In 1990 he founded and has since headed the Biological Psychiatry Laboratory at Hadassah-Hebrew University Medical Center in Jerusalem. In 2103 he was appointed director of the National Knowledge Center for Research on Brain Disorders (Hadassah BrainLabs), established by the Israel Ministry of Science and Technology, Prof. Lerer served as Director of the National Institute for Psychobiology in Israel from 1994-2002, Vice President of the CINP (1996-2000) and Founding Editor-in-Chief of the International Journal of Neuropsychopharmacology (1998-2008). He is a founder and past-President of the Israel Society for Biological Psychiatry. He has received numerous awards including the A.E. Bennet Award of the US Society for Biological Psychiatry, the Werner Kalow Award for Personalized Medicine, the Distinguished Mentor Award of the Israel Society for Biological Psychiatry and the Lifetime Achievement Award of the Israel Psychiatric Association.

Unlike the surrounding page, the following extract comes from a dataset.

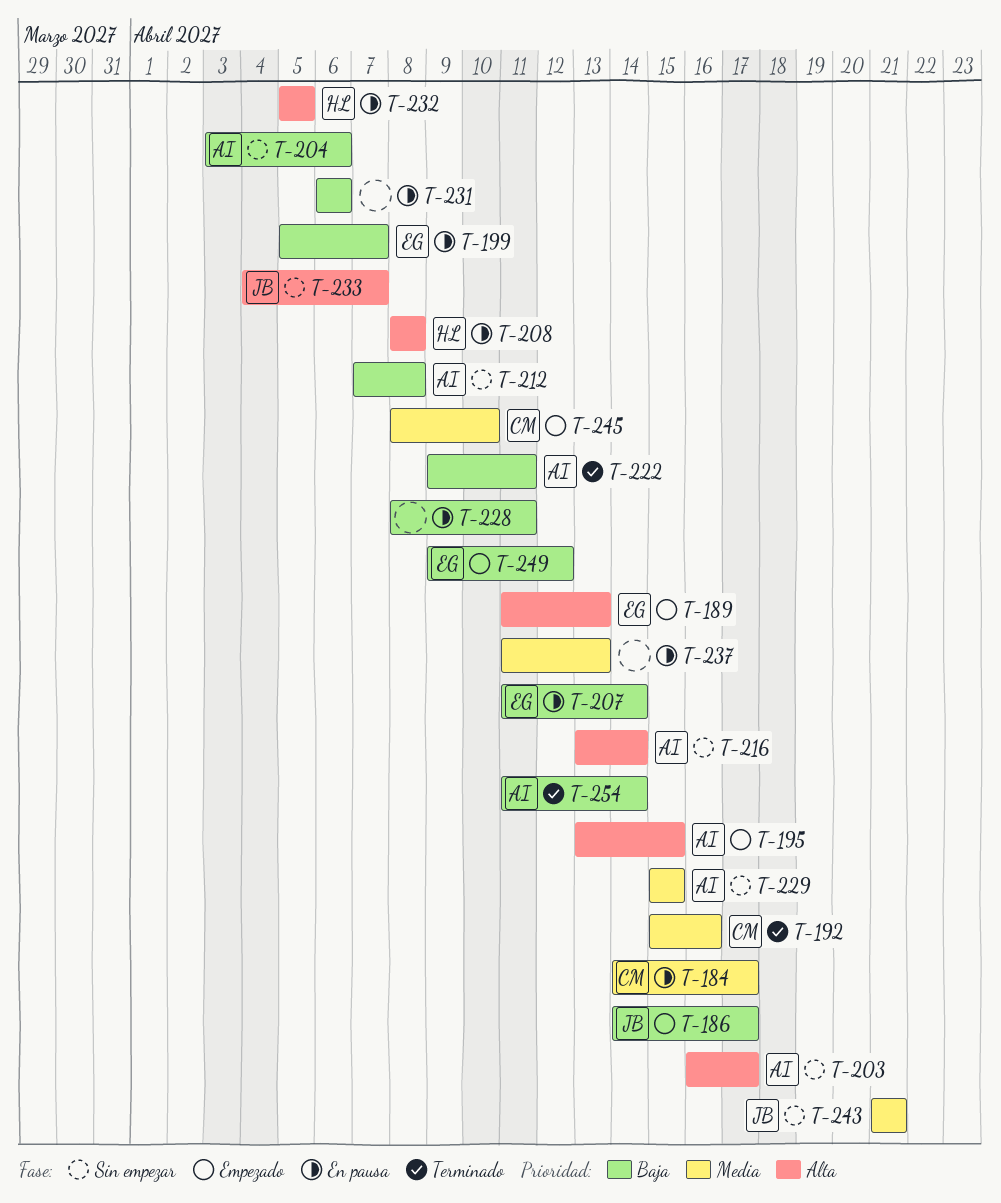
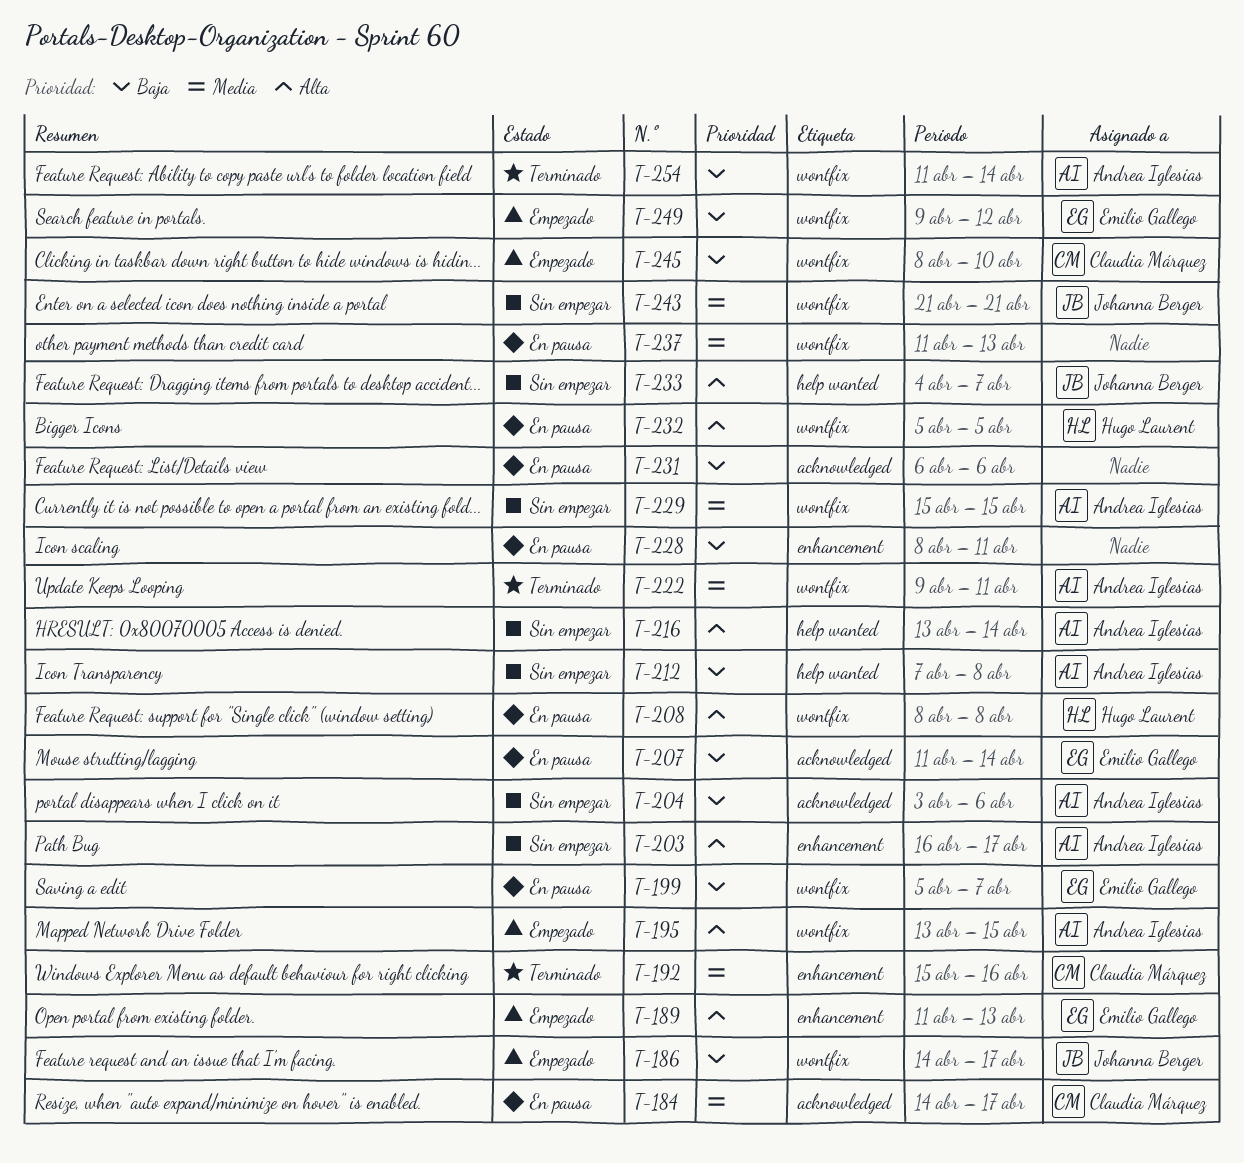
T-222, priority: Baja -> Media
T-245, priority: Media -> Baja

He has been a Fellow of the American College of Neuropsychopharmacology since 1996. Prof. Lerer has extensive international research collaborations and has been Visiting Professor at the Universities of Cape Town, Copenhagen, Hiroshima and Miami. He has received research support from the National Institutes of Health, the European Union, the Israel Science Foundation and the Israel Ministries of Health, Science and Economics. He has published over 360 papers in peer reviewed journals as well as book chapters and four books and holds patents in the fields of pharmacogenetics and psychopharmacology. In a teaching career spanning three decades, Prof. Lerer has mentored more than 120 PhD and MSc students and psychiatrist research trainees.